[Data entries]
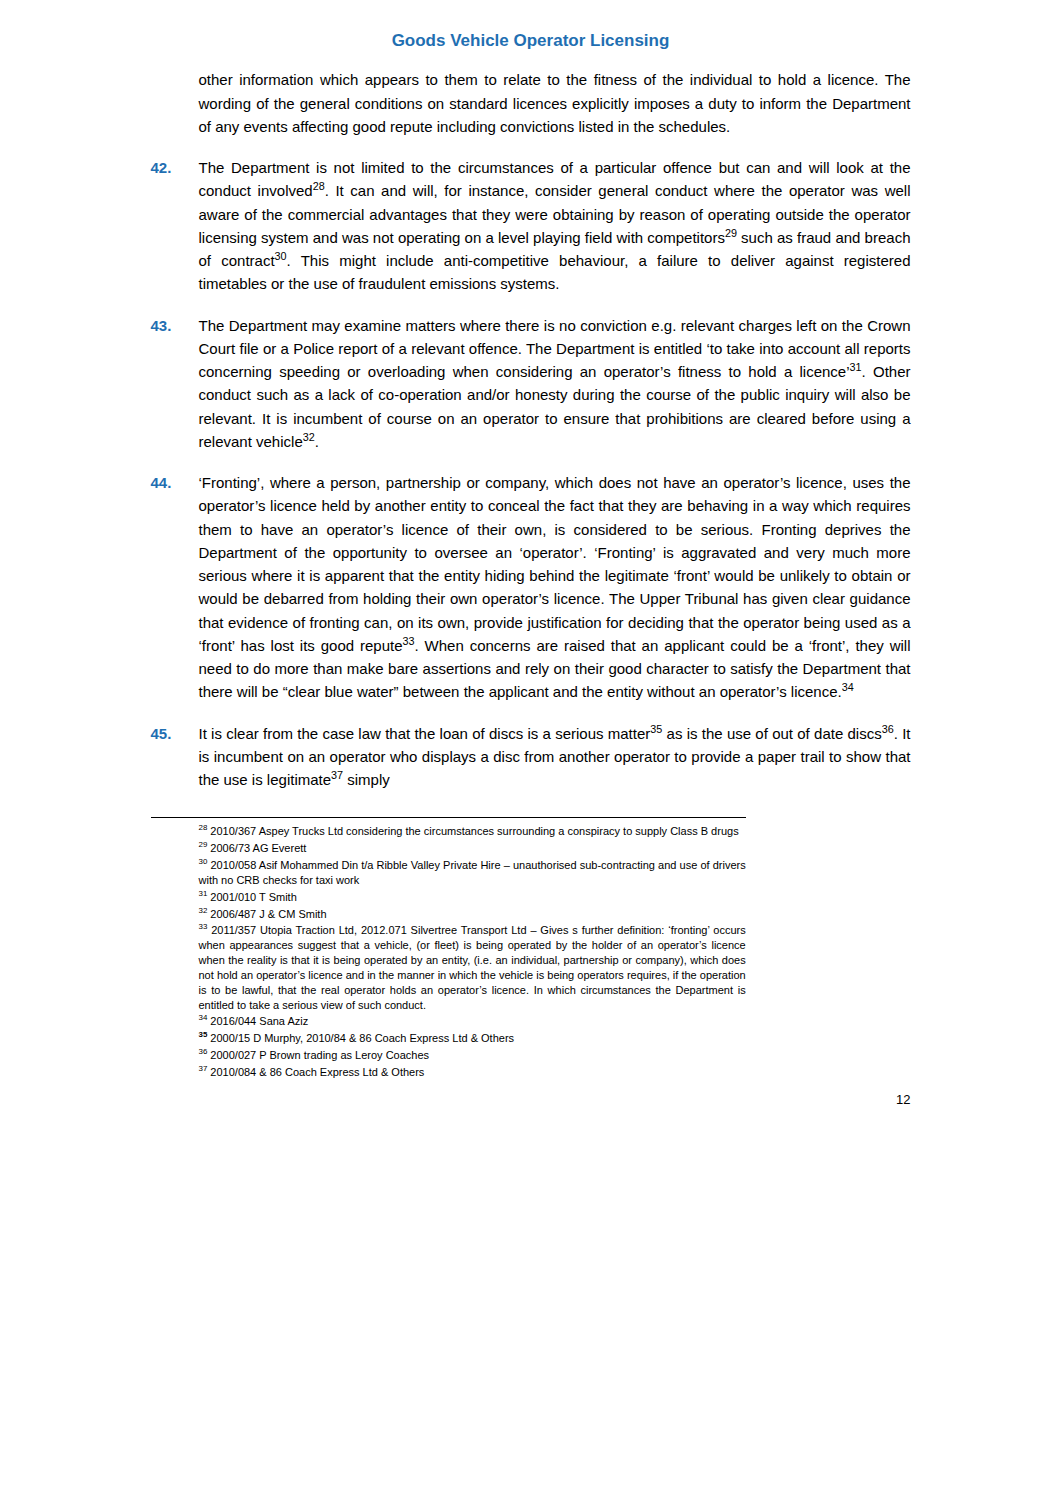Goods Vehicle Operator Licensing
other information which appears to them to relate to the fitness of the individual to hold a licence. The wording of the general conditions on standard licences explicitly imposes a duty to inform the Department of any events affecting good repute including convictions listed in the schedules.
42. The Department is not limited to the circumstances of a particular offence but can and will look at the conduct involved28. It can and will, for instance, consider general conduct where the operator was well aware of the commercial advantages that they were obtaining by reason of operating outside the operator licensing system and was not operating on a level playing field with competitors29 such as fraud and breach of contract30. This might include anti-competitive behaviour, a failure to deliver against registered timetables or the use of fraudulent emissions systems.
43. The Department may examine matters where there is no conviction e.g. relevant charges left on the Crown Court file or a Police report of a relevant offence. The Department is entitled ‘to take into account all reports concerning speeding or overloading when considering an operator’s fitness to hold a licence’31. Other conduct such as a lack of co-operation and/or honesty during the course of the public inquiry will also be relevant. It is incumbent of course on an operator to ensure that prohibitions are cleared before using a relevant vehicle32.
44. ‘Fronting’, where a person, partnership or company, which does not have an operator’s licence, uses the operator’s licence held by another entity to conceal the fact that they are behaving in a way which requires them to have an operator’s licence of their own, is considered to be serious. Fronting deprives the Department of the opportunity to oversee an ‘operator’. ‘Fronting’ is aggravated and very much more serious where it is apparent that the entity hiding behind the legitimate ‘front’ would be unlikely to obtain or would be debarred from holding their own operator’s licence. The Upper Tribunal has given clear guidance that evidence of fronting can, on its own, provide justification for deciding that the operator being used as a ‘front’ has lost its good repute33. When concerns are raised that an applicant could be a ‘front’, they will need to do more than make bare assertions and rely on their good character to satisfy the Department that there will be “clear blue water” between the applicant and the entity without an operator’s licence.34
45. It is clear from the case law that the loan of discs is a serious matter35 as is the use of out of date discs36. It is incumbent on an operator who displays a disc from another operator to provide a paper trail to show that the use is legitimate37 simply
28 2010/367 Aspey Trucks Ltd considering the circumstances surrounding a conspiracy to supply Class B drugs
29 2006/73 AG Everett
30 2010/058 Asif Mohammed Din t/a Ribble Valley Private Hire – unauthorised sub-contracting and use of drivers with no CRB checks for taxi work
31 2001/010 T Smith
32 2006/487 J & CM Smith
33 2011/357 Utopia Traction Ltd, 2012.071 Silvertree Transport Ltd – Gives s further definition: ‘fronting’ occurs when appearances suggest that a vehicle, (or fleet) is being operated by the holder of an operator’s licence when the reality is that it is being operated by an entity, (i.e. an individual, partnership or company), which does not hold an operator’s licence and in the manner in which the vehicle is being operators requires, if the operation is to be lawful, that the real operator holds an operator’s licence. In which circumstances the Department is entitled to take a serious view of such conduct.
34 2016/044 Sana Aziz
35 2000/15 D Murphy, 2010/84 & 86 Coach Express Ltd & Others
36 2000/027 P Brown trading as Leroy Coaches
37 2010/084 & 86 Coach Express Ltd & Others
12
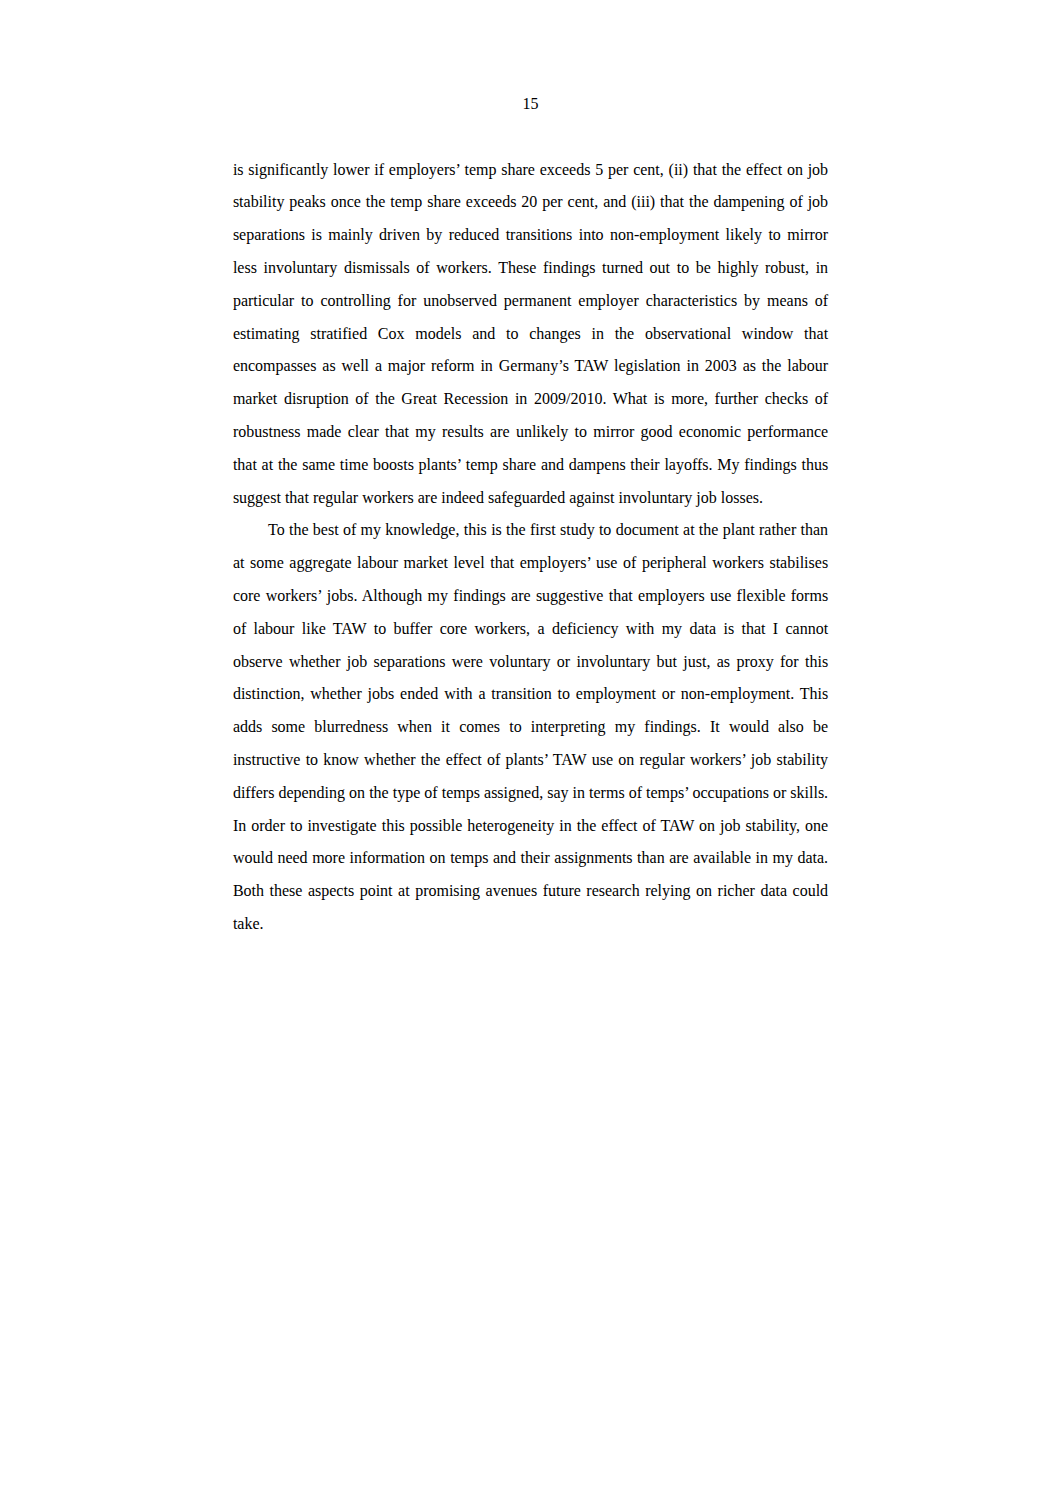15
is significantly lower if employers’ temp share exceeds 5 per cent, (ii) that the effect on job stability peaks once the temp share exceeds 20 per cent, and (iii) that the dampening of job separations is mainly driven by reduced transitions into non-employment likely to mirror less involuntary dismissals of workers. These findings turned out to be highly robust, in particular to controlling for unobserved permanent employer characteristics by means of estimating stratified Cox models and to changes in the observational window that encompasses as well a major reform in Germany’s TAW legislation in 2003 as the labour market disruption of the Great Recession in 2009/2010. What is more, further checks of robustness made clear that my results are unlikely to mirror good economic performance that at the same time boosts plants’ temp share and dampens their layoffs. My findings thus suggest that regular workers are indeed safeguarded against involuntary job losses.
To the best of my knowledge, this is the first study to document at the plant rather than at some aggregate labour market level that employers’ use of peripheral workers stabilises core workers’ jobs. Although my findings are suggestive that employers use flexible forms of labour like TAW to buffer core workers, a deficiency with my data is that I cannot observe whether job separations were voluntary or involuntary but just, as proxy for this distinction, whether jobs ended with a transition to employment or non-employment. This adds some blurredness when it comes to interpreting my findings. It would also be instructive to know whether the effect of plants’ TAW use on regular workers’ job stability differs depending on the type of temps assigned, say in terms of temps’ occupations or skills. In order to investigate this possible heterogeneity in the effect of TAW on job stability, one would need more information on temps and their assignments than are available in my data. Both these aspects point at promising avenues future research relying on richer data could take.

Work instruction -
Write out the records word for word. Pictures stay out.

Task result -
Goods Vehicle Operator Licensing
other information which appears to them to relate to the fitness of the individual to hold a licence. The wording of the general conditions on standard licences explicitly imposes a duty to inform the Department of any events affecting good repute including convictions listed in the schedules.
42. The Department is not limited to the circumstances of a particular offence but can and will look at the conduct involved28. It can and will, for instance, consider general conduct where the operator was well aware of the commercial advantages that they were obtaining by reason of operating outside the operator licensing system and was not operating on a level playing field with competitors29 such as fraud and breach of contract30. This might include anti-competitive behaviour, a failure to deliver against registered timetables or the use of fraudulent emissions systems.
43. The Department may examine matters where there is no conviction e.g. relevant charges left on the Crown Court file or a Police report of a relevant offence. The Department is entitled ‘to take into account all reports concerning speeding or overloading when considering an operator’s fitness to hold a licence’31. Other conduct such as a lack of co-operation and/or honesty during the course of the public inquiry will also be relevant. It is incumbent of course on an operator to ensure that prohibitions are cleared before using a relevant vehicle32.
44. ‘Fronting’, where a person, partnership or company, which does not have an operator’s licence, uses the operator’s licence held by another entity to conceal the fact that they are behaving in a way which requires them to have an operator’s licence of their own, is considered to be serious. Fronting deprives the Department of the opportunity to oversee an ‘operator’. ‘Fronting’ is aggravated and very much more serious where it is apparent that the entity hiding behind the legitimate ‘front’ would be unlikely to obtain or would be debarred from holding their own operator’s licence. The Upper Tribunal has given clear guidance that evidence of fronting can, on its own, provide justification for deciding that the operator being used as a ‘front’ has lost its good repute33. When concerns are raised that an applicant could be a ‘front’, they will need to do more than make bare assertions and rely on their good character to satisfy the Department that there will be “clear blue water” between the applicant and the entity without an operator’s licence.34
45. It is clear from the case law that the loan of discs is a serious matter35 as is the use of out of date discs36. It is incumbent on an operator who displays a disc from another operator to provide a paper trail to show that the use is legitimate37 simply
28 2010/367 Aspey Trucks Ltd considering the circumstances surrounding a conspiracy to supply Class B drugs
29 2006/73 AG Everett
30 2010/058 Asif Mohammed Din t/a Ribble Valley Private Hire – unauthorised sub-contracting and use of drivers with no CRB checks for taxi work
31 2001/010 T Smith
32 2006/487 J & CM Smith
33 2011/357 Utopia Traction Ltd, 2012.071 Silvertree Transport Ltd – Gives s further definition: ‘fronting’ occurs when appearances suggest that a vehicle, (or fleet) is being operated by the holder of an operator’s licence when the reality is that it is being operated by an entity, (i.e. an individual, partnership or company), which does not hold an operator’s licence and in the manner in which the vehicle is being operators requires, if the operation is to be lawful, that the real operator holds an operator’s licence. In which circumstances the Department is entitled to take a serious view of such conduct.
34 2016/044 Sana Aziz
35 2000/15 D Murphy, 2010/84 & 86 Coach Express Ltd & Others
36 2000/027 P Brown trading as Leroy Coaches
37 2010/084 & 86 Coach Express Ltd & Others
12
15
is significantly lower if employers’ temp share exceeds 5 per cent, (ii) that the effect on job stability peaks once the temp share exceeds 20 per cent, and (iii) that the dampening of job separations is mainly driven by reduced transitions into non-employment likely to mirror less involuntary dismissals of workers. These findings turned out to be highly robust, in particular to controlling for unobserved permanent employer characteristics by means of estimating stratified Cox models and to changes in the observational window that encompasses as well a major reform in Germany’s TAW legislation in 2003 as the labour market disruption of the Great Recession in 2009/2010. What is more, further checks of robustness made clear that my results are unlikely to mirror good economic performance that at the same time boosts plants’ temp share and dampens their layoffs. My findings thus suggest that regular workers are indeed safeguarded against involuntary job losses.
To the best of my knowledge, this is the first study to document at the plant rather than at some aggregate labour market level that employers’ use of peripheral workers stabilises core workers’ jobs. Although my findings are suggestive that employers use flexible forms of labour like TAW to buffer core workers, a deficiency with my data is that I cannot observe whether job separations were voluntary or involuntary but just, as proxy for this distinction, whether jobs ended with a transition to employment or non-employment. This adds some blurredness when it comes to interpreting my findings. It would also be instructive to know whether the effect of plants’ TAW use on regular workers’ job stability differs depending on the type of temps assigned, say in terms of temps’ occupations or skills. In order to investigate this possible heterogeneity in the effect of TAW on job stability, one would need more information on temps and their assignments than are available in my data. Both these aspects point at promising avenues future research relying on richer data could take.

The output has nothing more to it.